● **Exercise requirements**:
a – Transcribe the part of the passage on matching facial attributes that opens with the words containing "In block 210, the" and closes with "smile facial attribute.".
b – Repeat word for word the part of the records that opens with the line containing "genus: Gigantochloa" and closes with the line containing "genus: Croton", including both of those lines.

In block 210, the method finds one or more matching facial attributes in the stored data which are associated with source image portions that depict the associated facial attributes. In some implementations, the matching facial attributes have scores that match (e.g., exactly match or are within a predetermined range of) the scores of the desired facial attributes. In some cases, multiple matching facial attributes are found for source image portions from different source images. For example, three different source images may depict a smile that matches a desired smile facial attribute.

In some implementations, the method can search for a match to a face portion using a combination of multiple desired facial attributes. For example, using the data structure described above, the method can look for matches to multiple facial attributes that are all depicted in a single face portion of a source image. In some implementations, the method can find one or more source image faces that match a combination score of the desired attributes within a threshold distance. In one example, the user may have indicated a desired smiling attribute score of 1 and a desired eyes-open attribute score of 1, which are combined as a total score of 2. The method can search for a source image face portion that has both smiling and eyes-open attributes close to 1. In one example, the method finds a first face portion having a smile attribute of 0.9 and an eyes-open attribute of 0.8, which provides a total score of 1.7 which has a distance of 0.3 from the desired total score of 2. A second face portion is found having a smile attribute of 1 and an eyes-open attribute of 0.2, providing a total of 1.2 and a distance of 0.8 from the desired total score. If, for example, the threshold matching distance is 0.5 or less, then the first face portion would be considered a match and the second face portion is not a match. In some implementations that rank matches or try to find the best matches, the first face portion may be considered to be a better match, since the total distance to the desired total score is less than for the second face portion. Some implementations can define the combination scores and/or distances differently than in this example. Furthermore, some implementations can weight the scores for different attributes differently in the total score, depending on whether the pertinent facial attributes are considered (by a particular user, or in general) to be less or more important or desirable. For example, the smiling attribute may be weighted greater in the total score than other attributes if that is a important facial attribute to the user.

● **Given records**:
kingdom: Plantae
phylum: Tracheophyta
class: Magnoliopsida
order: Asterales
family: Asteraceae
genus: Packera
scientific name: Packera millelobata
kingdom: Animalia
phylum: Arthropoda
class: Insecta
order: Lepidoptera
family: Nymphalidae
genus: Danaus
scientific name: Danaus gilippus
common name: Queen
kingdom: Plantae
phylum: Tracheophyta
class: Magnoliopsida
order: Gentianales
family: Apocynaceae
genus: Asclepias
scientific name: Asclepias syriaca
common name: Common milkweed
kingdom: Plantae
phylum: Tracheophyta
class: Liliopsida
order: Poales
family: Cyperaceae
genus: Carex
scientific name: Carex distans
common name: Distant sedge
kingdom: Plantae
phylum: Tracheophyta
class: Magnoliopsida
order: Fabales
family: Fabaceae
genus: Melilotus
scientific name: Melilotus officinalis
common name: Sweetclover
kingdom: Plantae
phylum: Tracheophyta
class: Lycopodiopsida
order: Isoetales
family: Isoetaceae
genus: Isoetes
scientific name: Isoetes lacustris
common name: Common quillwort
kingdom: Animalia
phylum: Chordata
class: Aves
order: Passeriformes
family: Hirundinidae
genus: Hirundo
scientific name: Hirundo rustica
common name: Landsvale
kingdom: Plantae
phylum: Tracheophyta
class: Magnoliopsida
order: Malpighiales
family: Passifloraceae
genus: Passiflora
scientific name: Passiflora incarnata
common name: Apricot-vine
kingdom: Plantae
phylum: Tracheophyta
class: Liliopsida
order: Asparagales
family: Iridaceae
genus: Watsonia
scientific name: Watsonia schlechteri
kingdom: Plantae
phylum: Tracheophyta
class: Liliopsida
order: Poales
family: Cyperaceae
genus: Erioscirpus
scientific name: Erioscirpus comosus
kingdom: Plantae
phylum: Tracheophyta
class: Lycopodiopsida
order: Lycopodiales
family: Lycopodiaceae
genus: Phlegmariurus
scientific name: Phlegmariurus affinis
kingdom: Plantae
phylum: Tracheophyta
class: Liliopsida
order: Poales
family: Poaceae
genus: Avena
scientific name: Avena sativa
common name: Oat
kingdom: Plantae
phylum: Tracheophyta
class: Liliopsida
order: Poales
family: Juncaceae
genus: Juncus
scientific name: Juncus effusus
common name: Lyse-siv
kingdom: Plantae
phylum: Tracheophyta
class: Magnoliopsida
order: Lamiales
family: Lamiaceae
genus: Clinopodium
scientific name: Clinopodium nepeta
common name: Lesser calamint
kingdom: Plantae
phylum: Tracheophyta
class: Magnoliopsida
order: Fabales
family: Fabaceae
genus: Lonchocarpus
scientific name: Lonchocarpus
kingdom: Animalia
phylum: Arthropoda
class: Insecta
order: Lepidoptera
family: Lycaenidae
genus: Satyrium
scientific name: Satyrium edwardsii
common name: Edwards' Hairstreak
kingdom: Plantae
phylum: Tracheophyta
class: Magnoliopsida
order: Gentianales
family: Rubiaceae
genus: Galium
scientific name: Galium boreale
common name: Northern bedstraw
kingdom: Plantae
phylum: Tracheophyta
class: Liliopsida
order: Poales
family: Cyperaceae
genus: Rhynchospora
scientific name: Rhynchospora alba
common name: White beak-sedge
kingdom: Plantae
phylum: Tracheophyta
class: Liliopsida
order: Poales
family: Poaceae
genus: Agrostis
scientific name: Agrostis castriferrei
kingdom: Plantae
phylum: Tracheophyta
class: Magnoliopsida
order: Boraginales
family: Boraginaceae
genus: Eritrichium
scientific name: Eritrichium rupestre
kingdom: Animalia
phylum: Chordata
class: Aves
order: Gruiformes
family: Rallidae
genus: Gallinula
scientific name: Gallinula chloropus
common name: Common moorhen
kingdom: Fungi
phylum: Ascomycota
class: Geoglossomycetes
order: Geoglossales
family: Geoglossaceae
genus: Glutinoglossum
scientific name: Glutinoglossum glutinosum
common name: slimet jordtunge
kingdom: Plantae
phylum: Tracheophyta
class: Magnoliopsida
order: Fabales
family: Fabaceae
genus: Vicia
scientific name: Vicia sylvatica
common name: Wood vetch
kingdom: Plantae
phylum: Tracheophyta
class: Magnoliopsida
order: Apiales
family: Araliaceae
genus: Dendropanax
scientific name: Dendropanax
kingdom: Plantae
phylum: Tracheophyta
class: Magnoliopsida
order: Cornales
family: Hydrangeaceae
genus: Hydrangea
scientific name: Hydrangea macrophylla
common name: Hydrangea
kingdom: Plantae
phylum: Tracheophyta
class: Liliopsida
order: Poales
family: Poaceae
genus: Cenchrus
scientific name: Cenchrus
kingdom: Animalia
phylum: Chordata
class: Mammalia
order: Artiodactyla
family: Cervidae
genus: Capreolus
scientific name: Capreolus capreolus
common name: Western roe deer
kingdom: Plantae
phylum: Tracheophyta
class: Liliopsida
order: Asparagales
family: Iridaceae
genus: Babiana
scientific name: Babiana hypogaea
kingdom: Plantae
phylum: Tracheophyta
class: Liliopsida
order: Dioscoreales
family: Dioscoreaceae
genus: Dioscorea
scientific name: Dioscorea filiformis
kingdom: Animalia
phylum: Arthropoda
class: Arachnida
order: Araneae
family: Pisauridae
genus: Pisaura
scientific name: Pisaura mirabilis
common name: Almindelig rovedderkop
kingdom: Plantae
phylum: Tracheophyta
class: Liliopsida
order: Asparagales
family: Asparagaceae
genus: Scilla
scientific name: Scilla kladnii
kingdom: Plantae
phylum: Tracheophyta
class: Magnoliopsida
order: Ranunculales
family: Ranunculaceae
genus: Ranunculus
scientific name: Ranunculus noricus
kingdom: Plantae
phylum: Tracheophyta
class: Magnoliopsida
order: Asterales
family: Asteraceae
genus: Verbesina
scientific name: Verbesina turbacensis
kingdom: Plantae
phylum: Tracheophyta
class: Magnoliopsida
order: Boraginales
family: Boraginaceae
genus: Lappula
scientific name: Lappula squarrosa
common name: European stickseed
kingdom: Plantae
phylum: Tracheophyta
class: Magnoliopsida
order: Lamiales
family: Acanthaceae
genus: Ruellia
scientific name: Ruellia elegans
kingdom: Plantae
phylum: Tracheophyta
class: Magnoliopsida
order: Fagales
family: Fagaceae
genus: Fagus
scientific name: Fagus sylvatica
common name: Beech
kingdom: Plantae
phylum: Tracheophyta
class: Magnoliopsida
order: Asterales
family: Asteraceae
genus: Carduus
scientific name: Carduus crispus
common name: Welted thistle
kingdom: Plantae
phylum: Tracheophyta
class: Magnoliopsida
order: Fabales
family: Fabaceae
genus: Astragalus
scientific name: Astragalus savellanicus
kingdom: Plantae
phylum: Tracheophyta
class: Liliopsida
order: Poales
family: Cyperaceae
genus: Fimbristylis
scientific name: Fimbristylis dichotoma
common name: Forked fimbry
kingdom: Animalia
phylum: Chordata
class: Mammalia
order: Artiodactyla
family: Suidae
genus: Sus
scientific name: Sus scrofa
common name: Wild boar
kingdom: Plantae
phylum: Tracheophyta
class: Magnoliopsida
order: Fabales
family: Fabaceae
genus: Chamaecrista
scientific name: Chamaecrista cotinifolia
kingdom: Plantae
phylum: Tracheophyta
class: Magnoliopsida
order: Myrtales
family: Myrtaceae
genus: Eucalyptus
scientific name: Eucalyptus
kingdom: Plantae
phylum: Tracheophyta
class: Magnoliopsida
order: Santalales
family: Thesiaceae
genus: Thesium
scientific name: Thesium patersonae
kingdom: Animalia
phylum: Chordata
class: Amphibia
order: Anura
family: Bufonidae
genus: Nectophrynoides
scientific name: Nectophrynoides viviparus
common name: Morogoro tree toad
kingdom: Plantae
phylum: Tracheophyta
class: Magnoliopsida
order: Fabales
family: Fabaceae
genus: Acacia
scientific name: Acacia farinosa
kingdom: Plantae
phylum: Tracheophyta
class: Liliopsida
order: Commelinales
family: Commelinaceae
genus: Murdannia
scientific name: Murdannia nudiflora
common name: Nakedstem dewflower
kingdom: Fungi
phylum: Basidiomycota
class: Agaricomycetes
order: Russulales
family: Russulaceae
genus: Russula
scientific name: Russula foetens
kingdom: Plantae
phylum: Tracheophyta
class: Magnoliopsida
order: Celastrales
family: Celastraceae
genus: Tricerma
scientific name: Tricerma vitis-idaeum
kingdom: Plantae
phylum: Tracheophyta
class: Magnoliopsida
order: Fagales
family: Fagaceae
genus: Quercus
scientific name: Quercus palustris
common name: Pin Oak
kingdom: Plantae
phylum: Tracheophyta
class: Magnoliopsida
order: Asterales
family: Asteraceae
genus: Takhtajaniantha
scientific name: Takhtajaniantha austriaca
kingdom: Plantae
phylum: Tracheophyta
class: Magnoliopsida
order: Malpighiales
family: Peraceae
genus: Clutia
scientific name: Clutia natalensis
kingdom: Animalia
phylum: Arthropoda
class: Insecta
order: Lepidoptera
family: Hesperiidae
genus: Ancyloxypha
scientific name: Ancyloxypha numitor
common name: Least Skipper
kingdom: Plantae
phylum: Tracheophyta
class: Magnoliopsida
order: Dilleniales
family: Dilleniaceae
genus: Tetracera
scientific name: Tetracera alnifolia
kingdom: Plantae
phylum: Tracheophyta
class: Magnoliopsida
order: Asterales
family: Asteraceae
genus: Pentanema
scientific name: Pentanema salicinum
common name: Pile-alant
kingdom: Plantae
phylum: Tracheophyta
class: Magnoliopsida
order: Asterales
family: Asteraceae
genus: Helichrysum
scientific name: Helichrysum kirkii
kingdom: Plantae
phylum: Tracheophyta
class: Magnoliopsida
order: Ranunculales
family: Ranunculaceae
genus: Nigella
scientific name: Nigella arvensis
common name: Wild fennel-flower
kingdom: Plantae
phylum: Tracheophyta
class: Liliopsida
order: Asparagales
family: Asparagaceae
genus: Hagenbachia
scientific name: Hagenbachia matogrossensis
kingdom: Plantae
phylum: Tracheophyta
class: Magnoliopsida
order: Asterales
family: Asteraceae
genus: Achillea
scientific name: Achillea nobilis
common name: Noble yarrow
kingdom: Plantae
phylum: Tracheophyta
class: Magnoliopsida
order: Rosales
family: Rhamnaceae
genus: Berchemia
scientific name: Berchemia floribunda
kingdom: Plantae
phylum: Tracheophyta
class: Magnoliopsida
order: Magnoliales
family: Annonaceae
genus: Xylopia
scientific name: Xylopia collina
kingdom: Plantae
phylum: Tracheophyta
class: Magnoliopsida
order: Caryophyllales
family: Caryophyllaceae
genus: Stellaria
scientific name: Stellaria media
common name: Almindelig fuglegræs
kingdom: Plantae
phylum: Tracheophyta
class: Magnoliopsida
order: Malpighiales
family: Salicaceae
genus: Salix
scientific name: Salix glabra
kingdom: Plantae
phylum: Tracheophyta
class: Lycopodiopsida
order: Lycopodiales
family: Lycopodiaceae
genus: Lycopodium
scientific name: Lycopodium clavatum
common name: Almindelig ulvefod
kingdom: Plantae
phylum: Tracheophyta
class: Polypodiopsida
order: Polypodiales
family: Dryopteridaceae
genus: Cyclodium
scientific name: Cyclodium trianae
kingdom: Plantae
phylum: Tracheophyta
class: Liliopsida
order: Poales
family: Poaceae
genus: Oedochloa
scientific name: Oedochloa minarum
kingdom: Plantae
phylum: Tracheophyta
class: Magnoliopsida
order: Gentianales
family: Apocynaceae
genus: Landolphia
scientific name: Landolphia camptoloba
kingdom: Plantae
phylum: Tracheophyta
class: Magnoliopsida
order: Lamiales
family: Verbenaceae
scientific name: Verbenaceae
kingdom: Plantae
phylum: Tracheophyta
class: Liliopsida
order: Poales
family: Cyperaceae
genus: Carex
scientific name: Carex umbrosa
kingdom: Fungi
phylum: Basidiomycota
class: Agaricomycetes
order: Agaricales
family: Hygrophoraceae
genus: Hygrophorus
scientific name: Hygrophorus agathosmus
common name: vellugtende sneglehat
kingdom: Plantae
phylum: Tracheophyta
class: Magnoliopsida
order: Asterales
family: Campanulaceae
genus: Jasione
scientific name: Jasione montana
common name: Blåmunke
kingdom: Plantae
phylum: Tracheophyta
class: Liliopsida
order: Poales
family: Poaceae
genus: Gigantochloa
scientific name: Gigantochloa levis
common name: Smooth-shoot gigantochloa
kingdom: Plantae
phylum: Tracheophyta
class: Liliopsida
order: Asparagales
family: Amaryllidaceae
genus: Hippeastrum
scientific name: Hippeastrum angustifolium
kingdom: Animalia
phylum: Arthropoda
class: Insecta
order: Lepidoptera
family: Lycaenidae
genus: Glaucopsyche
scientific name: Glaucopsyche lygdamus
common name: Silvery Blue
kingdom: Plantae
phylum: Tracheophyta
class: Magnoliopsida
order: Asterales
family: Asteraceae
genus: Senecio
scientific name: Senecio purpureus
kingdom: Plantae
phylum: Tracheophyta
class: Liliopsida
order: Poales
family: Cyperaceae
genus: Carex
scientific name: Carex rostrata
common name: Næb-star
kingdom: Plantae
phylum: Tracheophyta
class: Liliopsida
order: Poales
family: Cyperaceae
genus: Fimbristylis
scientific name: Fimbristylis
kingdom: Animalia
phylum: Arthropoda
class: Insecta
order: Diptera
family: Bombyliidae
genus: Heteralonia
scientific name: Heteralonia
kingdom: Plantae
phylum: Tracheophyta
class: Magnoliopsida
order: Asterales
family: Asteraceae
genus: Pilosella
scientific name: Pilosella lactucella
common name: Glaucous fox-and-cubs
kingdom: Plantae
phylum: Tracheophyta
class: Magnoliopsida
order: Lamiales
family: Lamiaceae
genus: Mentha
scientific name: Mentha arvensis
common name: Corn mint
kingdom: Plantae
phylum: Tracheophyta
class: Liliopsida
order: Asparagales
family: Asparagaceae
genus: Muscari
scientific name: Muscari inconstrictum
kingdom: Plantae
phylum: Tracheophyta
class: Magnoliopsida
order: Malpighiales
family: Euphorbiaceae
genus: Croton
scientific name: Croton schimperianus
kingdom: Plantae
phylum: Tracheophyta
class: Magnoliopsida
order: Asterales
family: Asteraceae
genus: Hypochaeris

● **The solutions**:
a –
In block 210, the method finds one or more matching facial attributes in the stored data which are associated with source image portions that depict the associated facial attributes. In some implementations, the matching facial attributes have scores that match (e.g., exactly match or are within a predetermined range of) the scores of the desired facial attributes. In some cases, multiple matching facial attributes are found for source image portions from different source images. For example, three different source images may depict a smile that matches a desired smile facial attribute.

b –
genus: Gigantochloa
scientific name: Gigantochloa levis
common name: Smooth-shoot gigantochloa
kingdom: Plantae
phylum: Tracheophyta
class: Liliopsida
order: Asparagales
family: Amaryllidaceae
genus: Hippeastrum
scientific name: Hippeastrum angustifolium
kingdom: Animalia
phylum: Arthropoda
class: Insecta
order: Lepidoptera
family: Lycaenidae
genus: Glaucopsyche
scientific name: Glaucopsyche lygdamus
common name: Silvery Blue
kingdom: Plantae
phylum: Tracheophyta
class: Magnoliopsida
order: Asterales
family: Asteraceae
genus: Senecio
scientific name: Senecio purpureus
kingdom: Plantae
phylum: Tracheophyta
class: Liliopsida
order: Poales
family: Cyperaceae
genus: Carex
scientific name: Carex rostrata
common name: Næb-star
kingdom: Plantae
phylum: Tracheophyta
class: Liliopsida
order: Poales
family: Cyperaceae
genus: Fimbristylis
scientific name: Fimbristylis
kingdom: Animalia
phylum: Arthropoda
class: Insecta
order: Diptera
family: Bombyliidae
genus: Heteralonia
scientific name: Heteralonia
kingdom: Plantae
phylum: Tracheophyta
class: Magnoliopsida
order: Asterales
family: Asteraceae
genus: Pilosella
scientific name: Pilosella lactucella
common name: Glaucous fox-and-cubs
kingdom: Plantae
phylum: Tracheophyta
class: Magnoliopsida
order: Lamiales
family: Lamiaceae
genus: Mentha
scientific name: Mentha arvensis
common name: Corn mint
kingdom: Plantae
phylum: Tracheophyta
class: Liliopsida
order: Asparagales
family: Asparagaceae
genus: Muscari
scientific name: Muscari inconstrictum
kingdom: Plantae
phylum: Tracheophyta
class: Magnoliopsida
order: Malpighiales
family: Euphorbiaceae
genus: Croton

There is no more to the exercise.